Records drawn from a data source
□ □ □ □
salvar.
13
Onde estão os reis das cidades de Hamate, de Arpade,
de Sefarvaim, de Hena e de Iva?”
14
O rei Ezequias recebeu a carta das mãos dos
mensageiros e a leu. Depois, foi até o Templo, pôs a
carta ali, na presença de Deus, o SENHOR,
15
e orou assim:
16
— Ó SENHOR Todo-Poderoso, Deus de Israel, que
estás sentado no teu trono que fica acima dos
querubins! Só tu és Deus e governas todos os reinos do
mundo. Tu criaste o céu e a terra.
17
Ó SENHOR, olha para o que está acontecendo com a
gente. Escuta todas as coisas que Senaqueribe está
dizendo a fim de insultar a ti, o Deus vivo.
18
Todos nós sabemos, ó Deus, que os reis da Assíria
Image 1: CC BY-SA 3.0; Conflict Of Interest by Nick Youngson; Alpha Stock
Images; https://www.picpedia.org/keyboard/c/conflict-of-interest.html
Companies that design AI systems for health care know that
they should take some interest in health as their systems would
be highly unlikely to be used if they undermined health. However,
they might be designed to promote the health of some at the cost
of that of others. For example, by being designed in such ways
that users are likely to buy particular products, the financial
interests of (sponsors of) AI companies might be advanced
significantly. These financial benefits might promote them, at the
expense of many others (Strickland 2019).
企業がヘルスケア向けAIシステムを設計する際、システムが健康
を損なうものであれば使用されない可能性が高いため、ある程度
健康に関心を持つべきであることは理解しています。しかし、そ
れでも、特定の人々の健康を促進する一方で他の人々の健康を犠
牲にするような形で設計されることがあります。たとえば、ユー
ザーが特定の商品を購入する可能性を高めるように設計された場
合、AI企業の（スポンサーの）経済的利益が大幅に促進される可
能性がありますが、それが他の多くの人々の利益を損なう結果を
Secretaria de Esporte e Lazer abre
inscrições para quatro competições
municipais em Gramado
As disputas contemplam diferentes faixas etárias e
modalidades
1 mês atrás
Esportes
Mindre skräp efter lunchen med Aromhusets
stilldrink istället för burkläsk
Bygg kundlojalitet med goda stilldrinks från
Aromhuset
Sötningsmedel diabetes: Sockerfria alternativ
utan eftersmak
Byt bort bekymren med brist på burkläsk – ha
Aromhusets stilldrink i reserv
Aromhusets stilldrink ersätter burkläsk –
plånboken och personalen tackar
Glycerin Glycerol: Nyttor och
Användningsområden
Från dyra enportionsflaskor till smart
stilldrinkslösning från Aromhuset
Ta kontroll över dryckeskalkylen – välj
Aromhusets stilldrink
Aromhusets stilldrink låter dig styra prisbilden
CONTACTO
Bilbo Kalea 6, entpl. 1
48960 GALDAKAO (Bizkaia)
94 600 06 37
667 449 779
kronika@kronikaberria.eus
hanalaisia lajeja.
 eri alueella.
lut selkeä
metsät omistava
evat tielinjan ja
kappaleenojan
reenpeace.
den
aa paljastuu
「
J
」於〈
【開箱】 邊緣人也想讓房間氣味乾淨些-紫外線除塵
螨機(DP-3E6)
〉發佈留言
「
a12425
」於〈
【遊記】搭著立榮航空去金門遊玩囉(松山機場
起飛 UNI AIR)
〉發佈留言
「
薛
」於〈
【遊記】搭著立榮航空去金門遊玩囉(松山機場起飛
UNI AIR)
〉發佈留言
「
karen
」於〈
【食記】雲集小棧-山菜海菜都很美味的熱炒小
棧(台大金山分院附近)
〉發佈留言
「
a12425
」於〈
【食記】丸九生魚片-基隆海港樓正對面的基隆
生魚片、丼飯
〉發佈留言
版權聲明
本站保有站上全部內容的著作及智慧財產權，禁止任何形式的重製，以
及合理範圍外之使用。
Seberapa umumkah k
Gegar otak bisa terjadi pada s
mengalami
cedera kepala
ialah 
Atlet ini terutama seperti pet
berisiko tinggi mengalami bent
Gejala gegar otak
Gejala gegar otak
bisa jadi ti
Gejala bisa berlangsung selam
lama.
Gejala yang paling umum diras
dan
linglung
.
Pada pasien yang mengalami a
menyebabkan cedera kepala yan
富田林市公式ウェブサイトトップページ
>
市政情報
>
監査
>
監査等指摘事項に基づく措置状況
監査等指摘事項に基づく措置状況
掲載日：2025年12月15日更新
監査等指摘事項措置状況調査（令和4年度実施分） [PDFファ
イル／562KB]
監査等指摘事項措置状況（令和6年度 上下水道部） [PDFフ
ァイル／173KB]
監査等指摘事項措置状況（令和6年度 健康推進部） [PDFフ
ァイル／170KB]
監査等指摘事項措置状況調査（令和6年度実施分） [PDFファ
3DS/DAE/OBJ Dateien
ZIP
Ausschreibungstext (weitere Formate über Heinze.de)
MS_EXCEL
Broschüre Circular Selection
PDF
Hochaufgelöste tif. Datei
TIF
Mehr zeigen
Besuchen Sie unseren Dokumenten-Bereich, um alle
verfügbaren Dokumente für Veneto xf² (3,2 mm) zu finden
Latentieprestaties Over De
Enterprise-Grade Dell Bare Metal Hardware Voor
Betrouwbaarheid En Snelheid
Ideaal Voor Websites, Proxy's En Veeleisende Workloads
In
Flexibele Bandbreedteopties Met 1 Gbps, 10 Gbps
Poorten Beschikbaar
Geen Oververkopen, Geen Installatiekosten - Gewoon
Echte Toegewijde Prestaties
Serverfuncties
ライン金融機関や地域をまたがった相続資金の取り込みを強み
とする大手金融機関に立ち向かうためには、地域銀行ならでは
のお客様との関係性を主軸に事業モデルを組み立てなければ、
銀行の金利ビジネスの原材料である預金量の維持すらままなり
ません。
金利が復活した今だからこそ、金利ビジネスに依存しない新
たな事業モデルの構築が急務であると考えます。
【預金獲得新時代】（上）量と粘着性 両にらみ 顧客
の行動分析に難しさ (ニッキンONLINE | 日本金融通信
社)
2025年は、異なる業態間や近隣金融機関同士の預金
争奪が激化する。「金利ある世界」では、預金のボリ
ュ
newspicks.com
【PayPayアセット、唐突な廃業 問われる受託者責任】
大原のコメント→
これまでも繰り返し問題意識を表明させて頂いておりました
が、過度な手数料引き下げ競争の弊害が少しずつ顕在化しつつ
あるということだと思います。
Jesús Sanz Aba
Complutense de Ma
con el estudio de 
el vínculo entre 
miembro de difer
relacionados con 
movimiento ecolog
□ □ □ □
> _WHAT TO DO_
Rewrite the material above, swapping "financial" for "economic" and changing nothing else.

> _COMPLETED EXERCISE_
salvar.
13
Onde estão os reis das cidades de Hamate, de Arpade,
de Sefarvaim, de Hena e de Iva?”
14
O rei Ezequias recebeu a carta das mãos dos
mensageiros e a leu. Depois, foi até o Templo, pôs a
carta ali, na presença de Deus, o SENHOR,
15
e orou assim:
16
— Ó SENHOR Todo-Poderoso, Deus de Israel, que
estás sentado no teu trono que fica acima dos
querubins! Só tu és Deus e governas todos os reinos do
mundo. Tu criaste o céu e a terra.
17
Ó SENHOR, olha para o que está acontecendo com a
gente. Escuta todas as coisas que Senaqueribe está
dizendo a fim de insultar a ti, o Deus vivo.
18
Todos nós sabemos, ó Deus, que os reis da Assíria
Image 1: CC BY-SA 3.0; Conflict Of Interest by Nick Youngson; Alpha Stock
Images; https://www.picpedia.org/keyboard/c/conflict-of-interest.html
Companies that design AI systems for health care know that
they should take some interest in health as their systems would
be highly unlikely to be used if they undermined health. However,
they might be designed to promote the health of some at the cost
of that of others. For example, by being designed in such ways
that users are likely to buy particular products, the economic
interests of (sponsors of) AI companies might be advanced
significantly. These economic benefits might promote them, at the
expense of many others (Strickland 2019).
企業がヘルスケア向けAIシステムを設計する際、システムが健康
を損なうものであれば使用されない可能性が高いため、ある程度
健康に関心を持つべきであることは理解しています。しかし、そ
れでも、特定の人々の健康を促進する一方で他の人々の健康を犠
牲にするような形で設計されることがあります。たとえば、ユー
ザーが特定の商品を購入する可能性を高めるように設計された場
合、AI企業の（スポンサーの）経済的利益が大幅に促進される可
能性がありますが、それが他の多くの人々の利益を損なう結果を
Secretaria de Esporte e Lazer abre
inscrições para quatro competições
municipais em Gramado
As disputas contemplam diferentes faixas etárias e
modalidades
1 mês atrás
Esportes
Mindre skräp efter lunchen med Aromhusets
stilldrink istället för burkläsk
Bygg kundlojalitet med goda stilldrinks från
Aromhuset
Sötningsmedel diabetes: Sockerfria alternativ
utan eftersmak
Byt bort bekymren med brist på burkläsk – ha
Aromhusets stilldrink i reserv
Aromhusets stilldrink ersätter burkläsk –
plånboken och personalen tackar
Glycerin Glycerol: Nyttor och
Användningsområden
Från dyra enportionsflaskor till smart
stilldrinkslösning från Aromhuset
Ta kontroll över dryckeskalkylen – välj
Aromhusets stilldrink
Aromhusets stilldrink låter dig styra prisbilden
CONTACTO
Bilbo Kalea 6, entpl. 1
48960 GALDAKAO (Bizkaia)
94 600 06 37
667 449 779
kronika@kronikaberria.eus
hanalaisia lajeja.
 eri alueella.
lut selkeä
metsät omistava
evat tielinjan ja
kappaleenojan
reenpeace.
den
aa paljastuu
「
J
」於〈
【開箱】 邊緣人也想讓房間氣味乾淨些-紫外線除塵
螨機(DP-3E6)
〉發佈留言
「
a12425
」於〈
【遊記】搭著立榮航空去金門遊玩囉(松山機場
起飛 UNI AIR)
〉發佈留言
「
薛
」於〈
【遊記】搭著立榮航空去金門遊玩囉(松山機場起飛
UNI AIR)
〉發佈留言
「
karen
」於〈
【食記】雲集小棧-山菜海菜都很美味的熱炒小
棧(台大金山分院附近)
〉發佈留言
「
a12425
」於〈
【食記】丸九生魚片-基隆海港樓正對面的基隆
生魚片、丼飯
〉發佈留言
版權聲明
本站保有站上全部內容的著作及智慧財產權，禁止任何形式的重製，以
及合理範圍外之使用。
Seberapa umumkah k
Gegar otak bisa terjadi pada s
mengalami
cedera kepala
ialah 
Atlet ini terutama seperti pet
berisiko tinggi mengalami bent
Gejala gegar otak
Gejala gegar otak
bisa jadi ti
Gejala bisa berlangsung selam
lama.
Gejala yang paling umum diras
dan
linglung
.
Pada pasien yang mengalami a
menyebabkan cedera kepala yan
富田林市公式ウェブサイトトップページ
>
市政情報
>
監査
>
監査等指摘事項に基づく措置状況
監査等指摘事項に基づく措置状況
掲載日：2025年12月15日更新
監査等指摘事項措置状況調査（令和4年度実施分） [PDFファ
イル／562KB]
監査等指摘事項措置状況（令和6年度 上下水道部） [PDFフ
ァイル／173KB]
監査等指摘事項措置状況（令和6年度 健康推進部） [PDFフ
ァイル／170KB]
監査等指摘事項措置状況調査（令和6年度実施分） [PDFファ
3DS/DAE/OBJ Dateien
ZIP
Ausschreibungstext (weitere Formate über Heinze.de)
MS_EXCEL
Broschüre Circular Selection
PDF
Hochaufgelöste tif. Datei
TIF
Mehr zeigen
Besuchen Sie unseren Dokumenten-Bereich, um alle
verfügbaren Dokumente für Veneto xf² (3,2 mm) zu finden
Latentieprestaties Over De
Enterprise-Grade Dell Bare Metal Hardware Voor
Betrouwbaarheid En Snelheid
Ideaal Voor Websites, Proxy's En Veeleisende Workloads
In
Flexibele Bandbreedteopties Met 1 Gbps, 10 Gbps
Poorten Beschikbaar
Geen Oververkopen, Geen Installatiekosten - Gewoon
Echte Toegewijde Prestaties
Serverfuncties
ライン金融機関や地域をまたがった相続資金の取り込みを強み
とする大手金融機関に立ち向かうためには、地域銀行ならでは
のお客様との関係性を主軸に事業モデルを組み立てなければ、
銀行の金利ビジネスの原材料である預金量の維持すらままなり
ません。
金利が復活した今だからこそ、金利ビジネスに依存しない新
たな事業モデルの構築が急務であると考えます。
【預金獲得新時代】（上）量と粘着性 両にらみ 顧客
の行動分析に難しさ (ニッキンONLINE | 日本金融通信
社)
2025年は、異なる業態間や近隣金融機関同士の預金
争奪が激化する。「金利ある世界」では、預金のボリ
ュ
newspicks.com
【PayPayアセット、唐突な廃業 問われる受託者責任】
大原のコメント→
これまでも繰り返し問題意識を表明させて頂いておりました
が、過度な手数料引き下げ競争の弊害が少しずつ顕在化しつつ
あるということだと思います。
Jesús Sanz Aba
Complutense de Ma
con el estudio de 
el vínculo entre 
miembro de difer
relacionados con 
movimiento ecolog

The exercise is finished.